If a hardware failure caused an NMI then there's no way to figure out which piece of hardware caused the NMI. In this case I'd try to do the least possible in an attempt to tell the user that a hardware failure occured, but at the end of the day you can't expect any OS to work sanely on faulty hardware and there's nothing software can do to work around the hardware failure anyway.

For the watchdog timer, it must be setup by the OS first. This can actually be done even when the chipset itself doesn't have a special watchdog timer for it (e.g. setting the PIT, RTC/CMOS IRQ or a HPET IRQ to "NMI, send to all CPUs" in the I/O APIC). In this case you want the watchdog timer to be fast (i.e. no slow hardware task switching and cache flushing) and you'd also want all CPUs to share the same timer, which means all CPUs would receive the same IRQ at the same time (which brings me back to the busy flag in your TSS).
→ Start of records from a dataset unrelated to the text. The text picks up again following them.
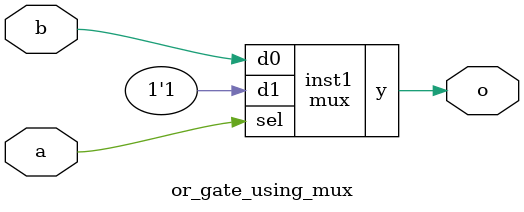
<source format=sv>

module mux
(
  input  d0, d1,
  input  sel,
  output y
);

  assign y = sel ? d1 : d0;

endmodule

//----------------------------------------------------------------------------
// Task
//----------------------------------------------------------------------------

module or_gate_using_mux
(
    input  a,
    input  b,
    output o
);

  // Task:

  // Implement or gate using instance(s) of mux,
  // constants 0 and 1, and wire connections

  mux inst1(
    .d0(b),
    .d1(1'b1),
    .sel(a),
    .y(o)
  );

endmodule

</source>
As an alternative, you could also use the local APIC's timer or the performance monitoring counter overflow for a "per CPU" watchdog timer. Unfortunately these things are usually used for other purposes.


Cheers,

Brendan

Re:GPF on jum to less privalged code

Posted: Thu May 25, 2006 7:30 am
by ed_tait
Hooray!!!!!!

i've got it to work :) and can now switch to all privalage levels!!

thank you for all the help.